I want to replace our TV with a projector. The primary goal is freeing up space and making it so the screen is less of a pervasive presence. I enjoy watching movies with my family but I don’t want us to watch TV constantly. Having a big TV in the room is a constant temptation.
Unfortunately, good projects are super expensive, but I’ve seen some people say they’ve had good experiences with sub-$100 projectors, though I can’t get specific recommendations from them. I can settle for 1080p and no HDR.
Has anyone here been satisfied with a cheaper projector?
I fear you won’t get anywhere in this price range. The cheap ones simply don’t have enough lumens. Try to get close to 2000 lumens, or above if budget allows.
Cheap projector makers know that theirs often have just 70 or 100 lumens, to escape the truth they advertise artificially high lux figures instead.
Your search terms:
- How many lumens does my projector need?
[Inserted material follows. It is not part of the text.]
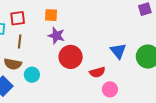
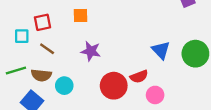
purple star: (56, 36) -> (91, 51), moved
brown line: (20, 42) -> (47, 49), turned -56
red circle: (71, 57) -> (114, 86), moved

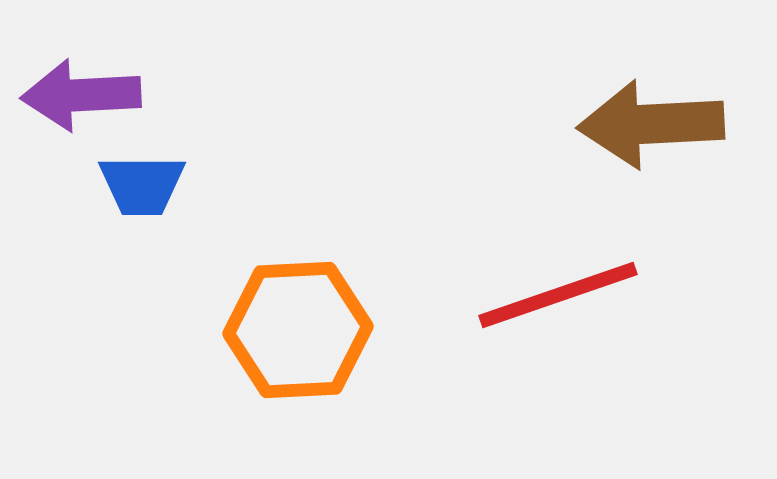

- Lux vs lumens for a projector.
It depends on what you want Josh. You do generally get what you pay for in this area. Our projector is an Epson DLP (better blacks and colour) with multiple inputs and outputs, It’s a good few years old, 1080P, but the output looks great from the AppleTV 4K. But it cost over 1200 and I’d consider it a workaday model quality wise. We mainly use it for movies, and quality is important, but it’s still very limited compared to any current OLED TV out there. Biding my time until the size and price of those become things I can live with.
If you want really inobtrusive you might consider a Philips Pico projector, a few inches across only. Quite surprising quality from the Philips but mixed from other brands.
My College uses BenQ projectors and they’re pretty good, I see they are the recommended budget model in the WireCutter. But the creative courses are all moving to very large LCD monitors.
It is relatively expensive but I have been using a Casio XJ A257 as our lounge room projector for many years. It has sufficient brightness for subdued daylight conditions. It uses a combination of laser and LED and so does not get hot like conventional projectors and is very quiet. And no need to replace the lamp after a few years.
Having used a projector as a tv for over 15 years now. Great when the kids wanted to touch the screen ;) or throw wiimotes at it.
You want at least 2000 lumens. Even if you’re using a room with no windows and the lights down to watch movies. You don’t want to have the brightness cranked up as it reduces their dynamic range. And of course you want the biggest possible screen which means spreading that light out over a bigger area.
If you’re using it in a normal room, a white painted wall is fine and less imposing. A proper projector screen will help dynamic range. But check what their reflection angles are like - it’s a balance between reflecting room lighting versus people watching off centre.
Ignore the internal speakers and source switching. Budget for an AV Receiver and some proper speakers, then plug everything into that. Then you can switch between the TV, Blu-ray, TV without having to faff about. If you have got kids then roof mounting is dead simple too and with a white projector guests normally wouldn’t notice it.
A $400 1080p unit from a decent brand such as optima or epson will do you fine for 100” of wall. But also budget for bulbs. The moment the kids started watching tv on it, then we were spending $150 in bulbs a year.
And as a rule of thumb, if you have a limited budget (and we all do), once you have all your basic requirements met, put any extra money into upgrading the speakers.
It’s been my experiene (and that of many people I know both on- and off-line) that a cheap amplifier with good speakers will sound much better than cheap speakers with a good amplifier.
And be sure to read reviews. If you have a store with a listening room where you can compare models with identical content, take advantage of that. If they will let you plug in your phone or iPod (so you can test with your music), do that too. Don’t trust sales people or marketing materials - sound quality is very subjective and expensive does not always translate to “better”.
Absolutely yes. And take that cost into consideration when selecting a projector. Projector bulbs are expensive - cheap ones for around $100, with some costing much more (one projector my employer had used $450 bulbs - nearly half the price of a new projector!).
Depending on usage, a bulb may last 1 year or for many years. But you may need to replace it before it actually burns out. As projector bulbs age, they gain a color cast which the projector may not be able to compensate for. If you notice it, then you will probably want to change the bulb at that time.
I bought a MoGo Pro a couple of years ago and have been very happy with it. Currently £440. Not as bright as others have recommended, but has worked fine for us and it’s nice and compact so easy to store away.
The Casio XJ projector that I have used for many years does not need lamp replacement. They are selling on ebay for less than US$400 ( retail about $1000). Seems like good value to me.
Sadly, it appears that Casio is getting out of the projector business. I saw the following on their projector product home page:
Hmmm … thanks for that. I might buy a spare from ebay!